PROBLEM TO WORK ON →
Repeat every entry word for word. Images do not belong in the copy.

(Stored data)
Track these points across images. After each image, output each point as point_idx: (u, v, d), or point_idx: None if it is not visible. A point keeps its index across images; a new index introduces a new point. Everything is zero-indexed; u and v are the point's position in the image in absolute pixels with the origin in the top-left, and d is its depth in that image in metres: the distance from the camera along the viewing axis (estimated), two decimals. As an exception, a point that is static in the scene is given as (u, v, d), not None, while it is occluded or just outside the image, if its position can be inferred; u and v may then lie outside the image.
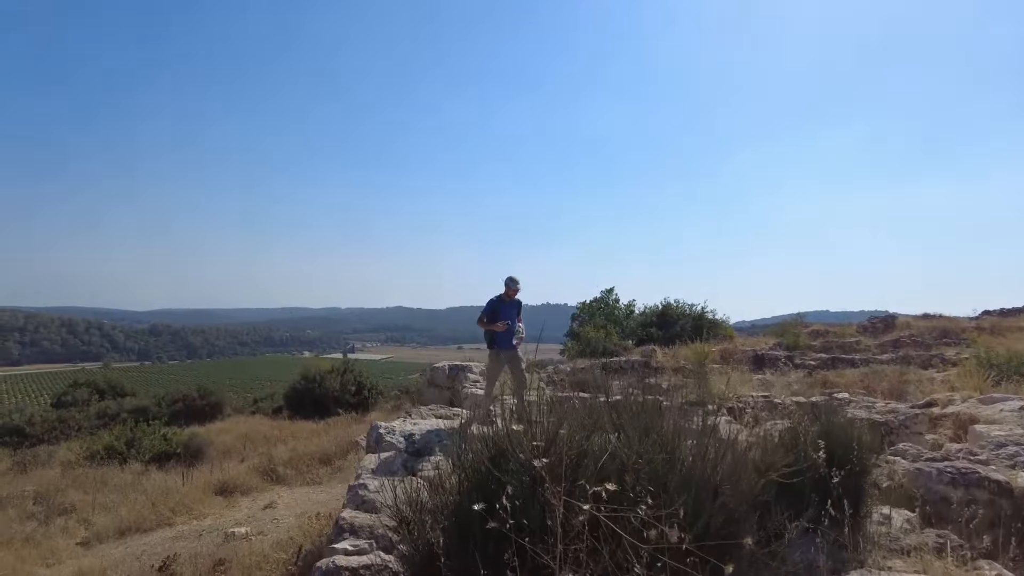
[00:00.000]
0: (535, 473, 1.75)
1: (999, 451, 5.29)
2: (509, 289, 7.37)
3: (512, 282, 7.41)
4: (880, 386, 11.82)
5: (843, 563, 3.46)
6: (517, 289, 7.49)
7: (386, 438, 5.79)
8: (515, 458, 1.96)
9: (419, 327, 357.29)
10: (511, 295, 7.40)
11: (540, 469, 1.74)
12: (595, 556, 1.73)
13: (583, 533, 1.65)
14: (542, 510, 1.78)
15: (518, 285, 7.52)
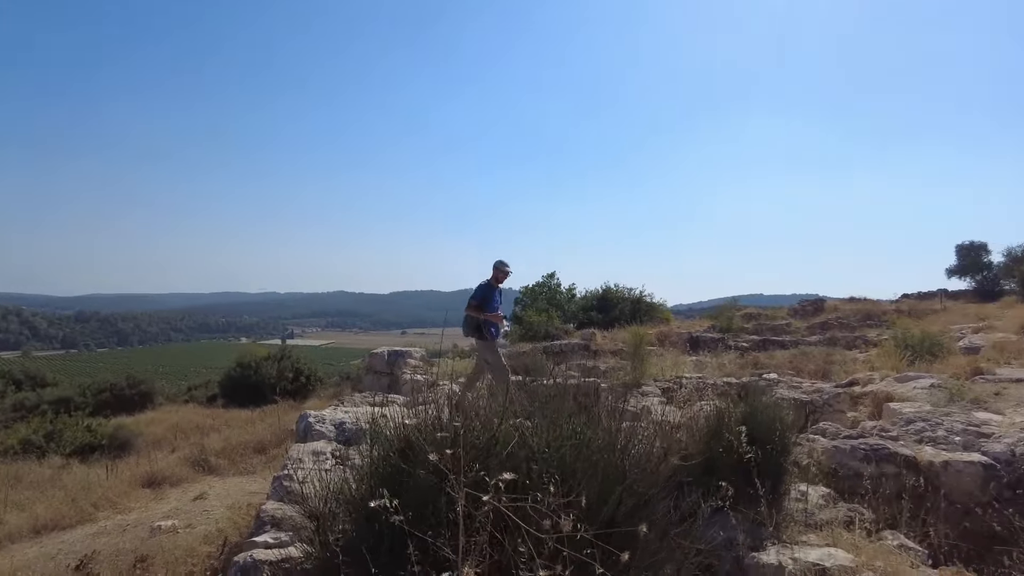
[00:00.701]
0: (438, 465, 1.72)
1: (908, 427, 5.57)
2: (499, 273, 6.80)
3: (503, 266, 6.82)
4: (808, 367, 12.32)
5: (760, 539, 3.58)
6: (508, 274, 6.90)
7: (315, 427, 5.67)
8: (421, 450, 1.93)
9: (362, 312, 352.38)
10: (501, 280, 6.85)
11: (441, 461, 1.71)
12: (499, 548, 1.72)
13: (486, 525, 1.63)
14: (448, 502, 1.76)
15: (510, 269, 6.91)
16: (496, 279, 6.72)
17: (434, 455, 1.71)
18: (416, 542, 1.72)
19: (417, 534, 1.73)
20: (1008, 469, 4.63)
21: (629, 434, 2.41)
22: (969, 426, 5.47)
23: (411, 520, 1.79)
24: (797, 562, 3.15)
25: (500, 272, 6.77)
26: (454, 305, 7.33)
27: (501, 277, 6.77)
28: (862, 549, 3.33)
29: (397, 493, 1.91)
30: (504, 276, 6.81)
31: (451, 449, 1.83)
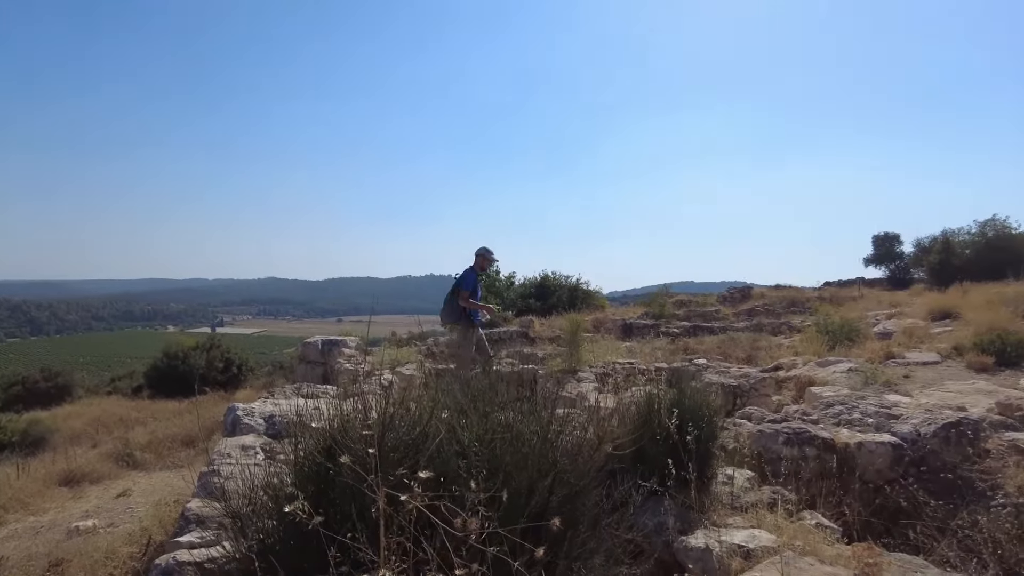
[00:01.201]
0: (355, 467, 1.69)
1: (827, 410, 5.86)
2: (484, 260, 6.89)
3: (489, 253, 6.93)
4: (735, 352, 12.76)
5: (689, 523, 3.69)
6: (493, 261, 7.04)
7: (244, 420, 5.49)
8: (346, 448, 1.89)
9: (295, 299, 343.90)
10: (485, 267, 6.97)
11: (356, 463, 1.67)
12: (422, 547, 1.70)
13: (408, 524, 1.61)
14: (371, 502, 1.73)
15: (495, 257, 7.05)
16: (480, 266, 6.85)
17: (346, 457, 1.67)
18: (338, 543, 1.68)
19: (336, 535, 1.70)
20: (914, 448, 4.94)
21: (562, 424, 2.43)
22: (881, 408, 5.79)
23: (335, 520, 1.76)
24: (723, 544, 3.26)
25: (484, 259, 6.88)
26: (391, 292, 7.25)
27: (485, 264, 6.93)
28: (784, 529, 3.49)
29: (322, 492, 1.87)
30: (488, 264, 6.96)
31: (374, 448, 1.80)
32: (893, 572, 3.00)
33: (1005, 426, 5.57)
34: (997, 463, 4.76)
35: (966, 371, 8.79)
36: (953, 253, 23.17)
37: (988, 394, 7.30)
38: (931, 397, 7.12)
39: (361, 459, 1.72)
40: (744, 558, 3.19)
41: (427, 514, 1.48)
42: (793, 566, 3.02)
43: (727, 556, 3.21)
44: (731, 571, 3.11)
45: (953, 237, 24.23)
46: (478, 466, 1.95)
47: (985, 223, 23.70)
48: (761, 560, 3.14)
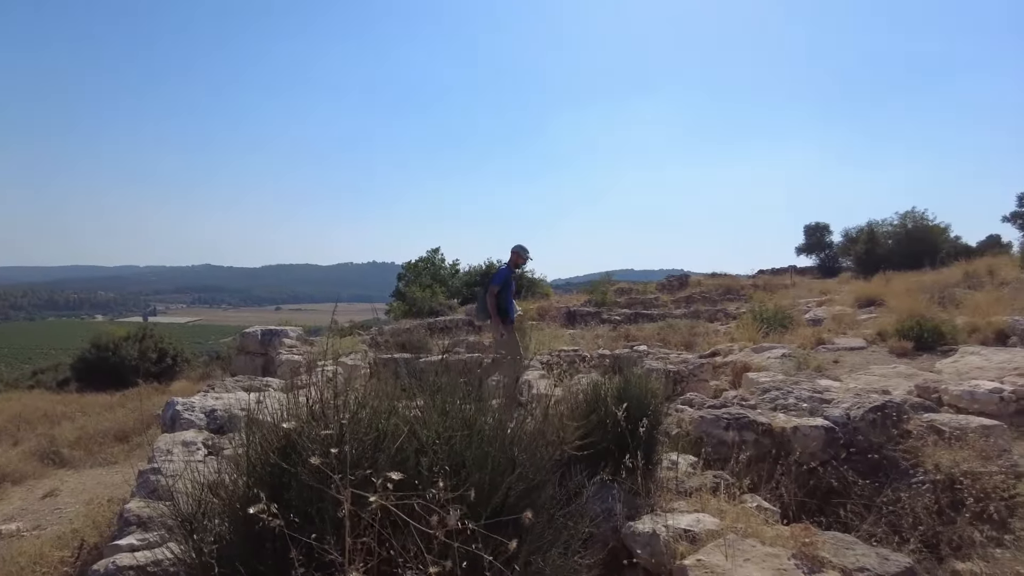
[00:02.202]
0: (321, 467, 1.67)
1: (764, 396, 6.10)
2: (519, 258, 6.92)
3: (524, 251, 6.95)
4: (674, 339, 13.11)
5: (637, 509, 3.80)
6: (528, 259, 7.10)
7: (184, 415, 5.32)
8: (305, 449, 1.86)
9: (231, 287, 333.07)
10: (520, 264, 7.00)
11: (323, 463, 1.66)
12: (388, 546, 1.70)
13: (373, 524, 1.61)
14: (334, 503, 1.72)
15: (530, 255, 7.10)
16: (514, 262, 6.88)
17: (316, 459, 1.65)
18: (300, 545, 1.66)
19: (301, 537, 1.68)
20: (844, 431, 5.20)
21: (520, 420, 2.46)
22: (814, 393, 6.07)
23: (295, 522, 1.73)
24: (670, 529, 3.38)
25: (520, 257, 6.94)
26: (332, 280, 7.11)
27: (520, 261, 6.99)
28: (726, 513, 3.63)
29: (279, 494, 1.84)
30: (523, 261, 7.00)
31: (336, 448, 1.78)
32: (827, 550, 3.17)
33: (924, 407, 5.93)
34: (917, 443, 5.07)
35: (889, 356, 9.31)
36: (877, 243, 24.38)
37: (908, 377, 7.75)
38: (858, 381, 7.50)
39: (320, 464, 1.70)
40: (690, 542, 3.31)
41: (397, 513, 1.48)
42: (736, 548, 3.15)
43: (673, 540, 3.32)
44: (677, 555, 3.22)
45: (877, 228, 25.50)
46: (439, 464, 1.96)
47: (905, 215, 25.05)
48: (706, 543, 3.26)
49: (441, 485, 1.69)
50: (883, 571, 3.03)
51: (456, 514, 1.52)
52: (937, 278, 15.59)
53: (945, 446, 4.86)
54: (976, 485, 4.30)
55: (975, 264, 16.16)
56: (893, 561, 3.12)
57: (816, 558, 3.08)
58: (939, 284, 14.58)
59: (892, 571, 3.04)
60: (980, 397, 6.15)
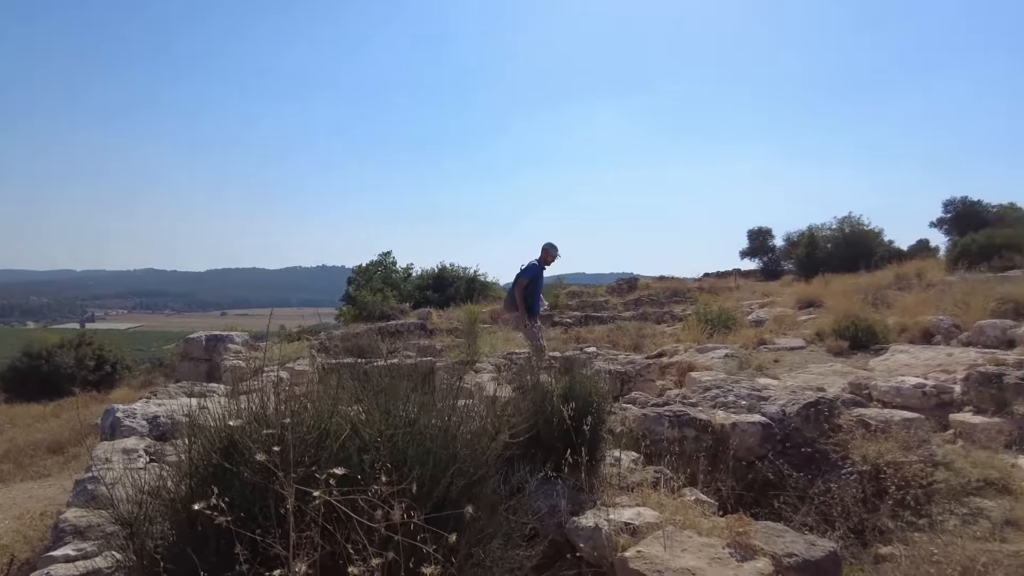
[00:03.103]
0: (265, 463, 1.71)
1: (706, 394, 6.32)
2: (549, 255, 7.02)
3: (554, 248, 7.07)
4: (623, 340, 13.37)
5: (581, 504, 3.91)
6: (557, 257, 7.19)
7: (125, 422, 5.18)
8: (247, 448, 1.89)
9: (175, 292, 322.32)
10: (550, 261, 7.06)
11: (268, 460, 1.70)
12: (330, 540, 1.75)
13: (317, 519, 1.65)
14: (278, 499, 1.75)
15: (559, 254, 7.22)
16: (544, 259, 6.97)
17: (262, 455, 1.68)
18: (245, 541, 1.69)
19: (246, 533, 1.71)
20: (780, 427, 5.44)
21: (462, 416, 2.52)
22: (753, 391, 6.32)
23: (239, 520, 1.76)
24: (612, 523, 3.49)
25: (549, 255, 7.05)
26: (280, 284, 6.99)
27: (550, 259, 7.09)
28: (666, 506, 3.77)
29: (222, 493, 1.87)
30: (553, 259, 7.11)
31: (278, 447, 1.82)
32: (759, 538, 3.33)
33: (855, 403, 6.24)
34: (847, 436, 5.34)
35: (826, 355, 9.73)
36: (817, 247, 25.34)
37: (843, 375, 8.13)
38: (796, 379, 7.83)
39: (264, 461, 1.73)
40: (631, 534, 3.43)
41: (340, 508, 1.53)
42: (674, 539, 3.29)
43: (615, 533, 3.44)
44: (619, 547, 3.34)
45: (817, 232, 26.50)
46: (381, 461, 2.00)
47: (843, 220, 26.11)
48: (646, 535, 3.39)
49: (384, 480, 1.74)
50: (810, 556, 3.21)
51: (400, 508, 1.57)
52: (871, 280, 16.32)
53: (872, 438, 5.14)
54: (898, 474, 4.58)
55: (905, 267, 16.98)
56: (819, 546, 3.30)
57: (749, 546, 3.24)
58: (873, 286, 15.27)
59: (818, 555, 3.22)
60: (905, 392, 6.51)
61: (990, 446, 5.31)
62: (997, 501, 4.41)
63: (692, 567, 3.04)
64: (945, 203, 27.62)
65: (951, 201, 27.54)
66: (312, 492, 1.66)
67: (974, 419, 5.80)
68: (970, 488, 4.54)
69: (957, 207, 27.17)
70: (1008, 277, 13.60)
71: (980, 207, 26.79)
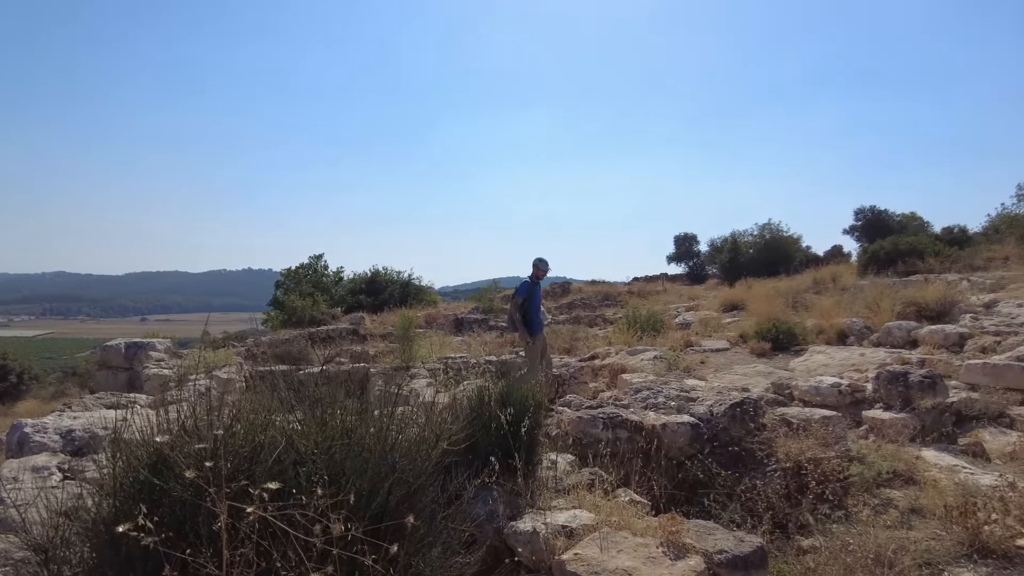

EXPECTED ANSWER →
Track these points across images. After each image, output each point as point_idx: (u, v, d), or point_idx: None if it is not visible. A point keeps its index across images; a new index introduces a new point. Everything is zero-indexed; u and v are the point's position in the image in absolute pixels with the origin in the top-left, and d is its depth in that image in metres: the distance from the camera along the viewing axis (estimated), two decimals. As an exception, a point that is static in the scene is given as (u, v, d), not None, while it is occluded or just outside the image, if its position can be inferred; u and v may then lie outside the image.
[00:00.000]
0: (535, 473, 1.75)
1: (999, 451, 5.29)
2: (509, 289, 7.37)
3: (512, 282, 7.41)
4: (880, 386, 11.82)
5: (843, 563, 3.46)
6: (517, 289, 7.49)
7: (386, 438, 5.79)
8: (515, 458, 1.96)
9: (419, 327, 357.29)
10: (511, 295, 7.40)
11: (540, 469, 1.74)
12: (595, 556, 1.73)
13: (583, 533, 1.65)
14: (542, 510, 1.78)
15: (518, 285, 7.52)
[00:00.701]
0: (438, 465, 1.72)
1: (908, 427, 5.57)
2: (499, 273, 6.80)
3: (503, 266, 6.82)
4: (808, 367, 12.32)
5: (760, 539, 3.58)
6: (508, 274, 6.90)
7: (315, 427, 5.67)
8: (421, 450, 1.93)
9: (362, 312, 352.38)
10: (501, 280, 6.85)
11: (441, 461, 1.71)
12: (499, 548, 1.72)
13: (486, 525, 1.63)
14: (448, 502, 1.76)
15: (510, 269, 6.91)
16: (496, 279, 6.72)
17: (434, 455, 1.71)
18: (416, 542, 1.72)
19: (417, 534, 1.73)
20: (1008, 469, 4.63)
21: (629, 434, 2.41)
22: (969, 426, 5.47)
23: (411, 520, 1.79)
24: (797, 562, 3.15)
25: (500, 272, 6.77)
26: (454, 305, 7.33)
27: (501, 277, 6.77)
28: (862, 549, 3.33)
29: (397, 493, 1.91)
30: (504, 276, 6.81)
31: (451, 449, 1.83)
[00:01.201]
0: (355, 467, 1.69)
1: (827, 410, 5.86)
2: (484, 260, 6.89)
3: (489, 253, 6.93)
4: (735, 352, 12.76)
5: (689, 523, 3.69)
6: (493, 261, 7.04)
7: (244, 420, 5.49)
8: (346, 448, 1.89)
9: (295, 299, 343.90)
10: (485, 267, 6.97)
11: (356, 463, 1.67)
12: (422, 547, 1.70)
13: (408, 524, 1.61)
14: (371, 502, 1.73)
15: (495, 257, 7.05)
16: (480, 266, 6.85)
17: (346, 457, 1.67)
18: (338, 543, 1.68)
19: (336, 535, 1.70)
20: (914, 448, 4.94)
21: (562, 424, 2.43)
22: (881, 408, 5.79)
23: (335, 520, 1.76)
24: (723, 544, 3.26)
25: (484, 259, 6.88)
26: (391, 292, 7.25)
27: (485, 264, 6.93)
28: (784, 529, 3.49)
29: (322, 492, 1.87)
30: (488, 264, 6.96)
31: (374, 448, 1.80)
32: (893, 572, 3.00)
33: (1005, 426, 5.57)
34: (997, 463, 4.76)
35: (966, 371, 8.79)
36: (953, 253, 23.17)
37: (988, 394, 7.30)
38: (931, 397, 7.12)
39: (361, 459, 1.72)
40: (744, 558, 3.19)
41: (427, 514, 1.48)
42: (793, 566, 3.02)
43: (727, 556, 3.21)
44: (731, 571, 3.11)
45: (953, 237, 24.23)
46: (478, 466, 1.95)
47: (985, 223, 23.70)
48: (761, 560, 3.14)
[00:02.202]
0: (321, 467, 1.67)
1: (764, 396, 6.10)
2: (519, 258, 6.92)
3: (524, 251, 6.95)
4: (674, 339, 13.11)
5: (637, 509, 3.80)
6: (528, 259, 7.10)
7: (184, 415, 5.32)
8: (305, 449, 1.86)
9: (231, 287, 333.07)
10: (520, 264, 7.00)
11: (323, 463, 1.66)
12: (388, 546, 1.70)
13: (373, 524, 1.61)
14: (334, 503, 1.72)
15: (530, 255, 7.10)
16: (514, 262, 6.88)
17: (316, 459, 1.65)
18: (300, 545, 1.66)
19: (301, 537, 1.68)
20: (844, 431, 5.20)
21: (520, 420, 2.46)
22: (814, 393, 6.07)
23: (295, 522, 1.73)
24: (670, 529, 3.38)
25: (520, 257, 6.94)
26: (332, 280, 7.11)
27: (520, 261, 6.99)
28: (726, 513, 3.63)
29: (279, 494, 1.84)
30: (523, 261, 7.00)
31: (336, 448, 1.78)
32: (827, 550, 3.17)
33: (924, 407, 5.93)
34: (917, 443, 5.07)
35: (889, 356, 9.31)
36: (877, 243, 24.38)
37: (908, 377, 7.75)
38: (858, 381, 7.50)
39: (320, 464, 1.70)
40: (690, 542, 3.31)
41: (397, 513, 1.48)
42: (736, 548, 3.15)
43: (673, 540, 3.32)
44: (677, 555, 3.22)
45: (877, 228, 25.50)
46: (439, 464, 1.96)
47: (905, 215, 25.05)
48: (706, 543, 3.26)
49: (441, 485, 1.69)
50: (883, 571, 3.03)
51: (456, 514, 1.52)
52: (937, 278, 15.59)
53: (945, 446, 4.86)
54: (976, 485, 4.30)
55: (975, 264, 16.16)
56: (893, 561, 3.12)
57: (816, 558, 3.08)
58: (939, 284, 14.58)
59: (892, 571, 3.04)
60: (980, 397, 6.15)
[00:03.103]
0: (265, 463, 1.71)
1: (706, 394, 6.32)
2: (549, 255, 7.02)
3: (554, 248, 7.07)
4: (623, 340, 13.37)
5: (581, 504, 3.91)
6: (557, 257, 7.19)
7: (125, 422, 5.18)
8: (247, 448, 1.89)
9: (175, 292, 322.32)
10: (550, 261, 7.06)
11: (268, 460, 1.70)
12: (330, 540, 1.75)
13: (317, 519, 1.65)
14: (278, 499, 1.75)
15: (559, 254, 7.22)
16: (544, 259, 6.97)
17: (262, 455, 1.68)
18: (245, 541, 1.69)
19: (246, 533, 1.71)
20: (780, 427, 5.44)
21: (462, 416, 2.52)
22: (753, 391, 6.32)
23: (239, 520, 1.76)
24: (612, 523, 3.49)
25: (549, 255, 7.05)
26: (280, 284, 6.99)
27: (550, 259, 7.09)
28: (666, 506, 3.77)
29: (222, 493, 1.87)
30: (553, 259, 7.11)
31: (278, 447, 1.82)
32: (759, 538, 3.33)
33: (855, 403, 6.24)
34: (847, 436, 5.34)
35: (826, 355, 9.73)
36: (817, 247, 25.34)
37: (843, 375, 8.13)
38: (796, 379, 7.83)
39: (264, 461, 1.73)
40: (631, 534, 3.43)
41: (340, 508, 1.53)
42: (674, 539, 3.29)
43: (615, 533, 3.44)
44: (619, 547, 3.34)
45: (817, 232, 26.50)
46: (381, 461, 2.00)
47: (843, 220, 26.11)
48: (646, 535, 3.39)
49: (384, 480, 1.74)
50: (810, 556, 3.21)
51: (400, 508, 1.57)
52: (871, 280, 16.32)
53: (872, 438, 5.14)
54: (898, 474, 4.58)
55: (905, 267, 16.98)
56: (819, 546, 3.30)
57: (749, 546, 3.24)
58: (873, 286, 15.27)
59: (818, 555, 3.22)
60: (905, 392, 6.51)
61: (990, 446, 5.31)
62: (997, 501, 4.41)
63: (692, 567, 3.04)
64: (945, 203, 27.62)
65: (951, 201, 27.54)
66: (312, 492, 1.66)
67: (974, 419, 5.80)
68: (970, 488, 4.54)
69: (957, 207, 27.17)
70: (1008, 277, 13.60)
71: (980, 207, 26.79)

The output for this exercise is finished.